[Task description]:
Among the records that follow, find the line with "vfov_deg: 13.2" and the line with "focal_mm: 11.3". Set down those lines and all lines between them exactly, without adding anything.

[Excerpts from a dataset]
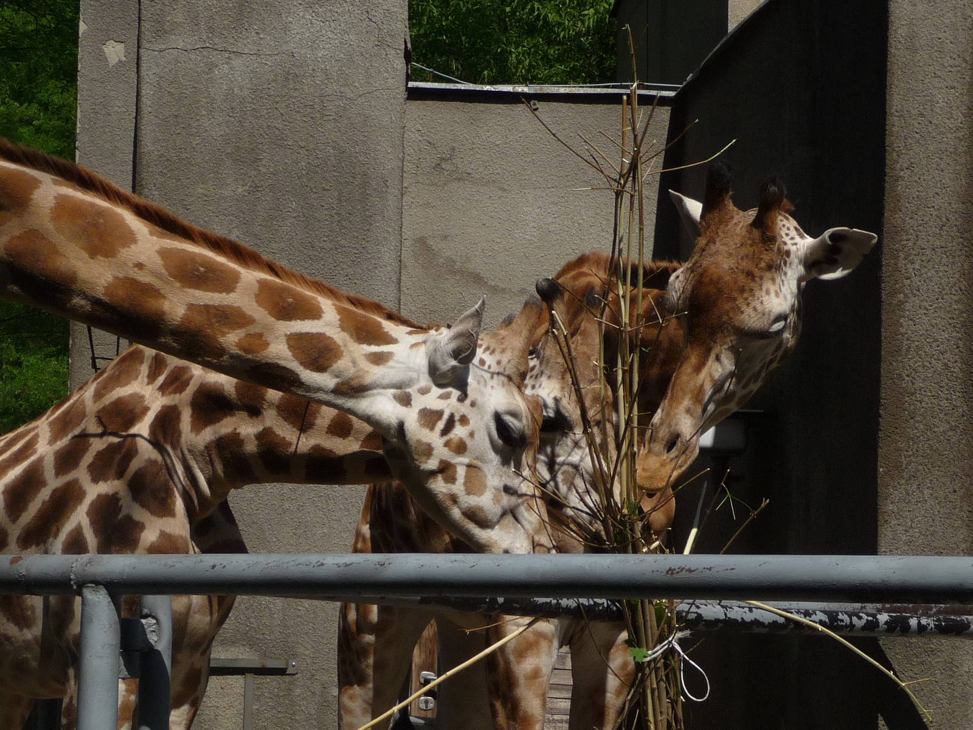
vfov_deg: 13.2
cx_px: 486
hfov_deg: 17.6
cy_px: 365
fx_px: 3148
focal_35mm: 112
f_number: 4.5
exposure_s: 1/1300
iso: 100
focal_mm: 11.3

--

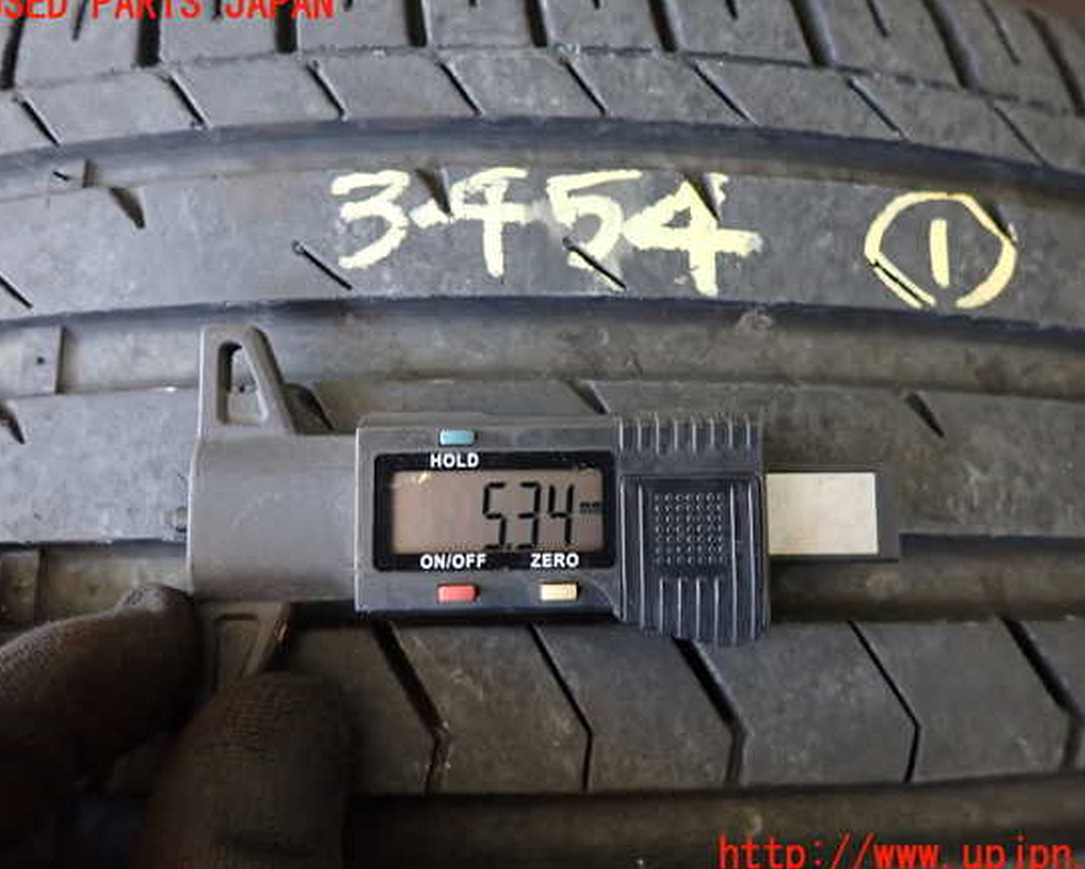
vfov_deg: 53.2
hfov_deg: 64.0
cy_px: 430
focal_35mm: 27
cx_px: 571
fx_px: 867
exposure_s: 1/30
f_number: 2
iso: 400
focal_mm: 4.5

[Result of this task]:
vfov_deg: 13.2
cx_px: 486
hfov_deg: 17.6
cy_px: 365
fx_px: 3148
focal_35mm: 112
f_number: 4.5
exposure_s: 1/1300
iso: 100
focal_mm: 11.3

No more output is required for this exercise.